Scenario 2: Configuration Issues
When troubleshooting application problems, traceloop shows:
- Permission issues with specific resources - Failed file or directory access attempts with permission errors like
access filename="/..." -1 (P...)
The trace captures when applications encounter permission-related failures while trying to access files, directories, or other system resources, helping identify access control problems.
Integration with kubectl Workflows
Traceloop integrates seamlessly with standard Kubernetes debugging:
# Standard kubectl debugging
kubectl get pods -n myapp
kubectl describe pod problematic-pod -n myapp
kubectl logs problematic-pod -n myapp
# Enhanced with traceloop for system-level insight
kubectl gadget run traceloop:v0.44.1 --namespace myapp --podname problematic-pod
# ... reproduce the issue ...
# ^C to capture the complete system call timeline
Best Practices
Development Environment
- Use traceloop during local testing with Docker containers to monitor basic application behavior
- Capture system call sequences to understand normal application operation patterns
- Use built-in syscall filtering
--syscall-filters
to focus on specific operation types during testing
Staging Environment
- Test syscall filtering patterns before production use
- Validate that traceloop can capture the specific system calls your application makes
- Practice using targeted filtering to reduce overhead
Production Environment
- Use targeted tracing with specific namespace/pod filters
--namespace
,--podname
- Apply syscall filtering to reduce overhead and focus on relevant system calls
--syscall-filters open,openat,close,read,write
- Keep traces focused by filtering for specific containers or pods to minimize performance impact
- Integrate with standard kubectl workflows - use alongside
kubectl get pods
,kubectl describe
, andkubectl logs
for comprehensive debugging
General Usage
- Use the built-in filtering capabilities rather than post-processing with grep for better performance
- Apply common filtering patterns based on your debugging needs (file I/O, memory operations, process management, or network debugging)

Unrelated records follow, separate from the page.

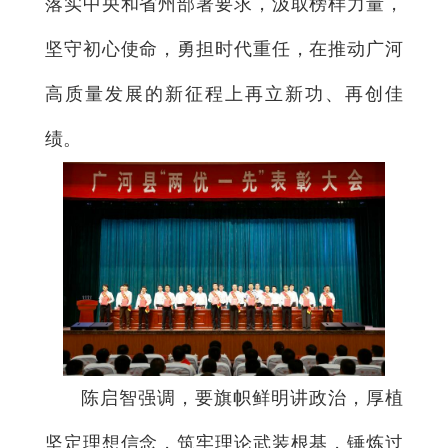
落实中央和省州部署要求，汲取榜样力量，
坚守初心使命，勇担时代重任，在推动广河
高质量发展的新征程上再立新功、再创佳
绩。
陈启智强调，要旗帜鲜明讲政治，厚植
坚定理想信念，筑牢理论武装根基，锤炼过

- Clean up test environments after tracing sessions
Common Troubleshooting
No Events Captured
- Check kernel version:
uname -r
(must be 5.10+) - Verify target is running: Ensure the pod/container is active and executing commands
Excessive Output
- Use namespace filtering:
--namespace specific-namespace
- Filter by pod:
--podname specific-pod
- Use built-in syscall filtering:
--syscall-filters open,openat,close,read,write
- Apply specific filtering patterns: Use targeted filters like
--syscall-filters mmap,munmap,brk,mprotect
for memory operations
Integration Issues
- Use proper targeting: Combine traceloop with standard kubectl commands
kubectl get pods
,kubectl describe
,kubectl logs
- Clean up resources: Remember to delete test namespaces and containers after tracing sessions
Limitations
Timestamps are not filled on kernel older than 5.7.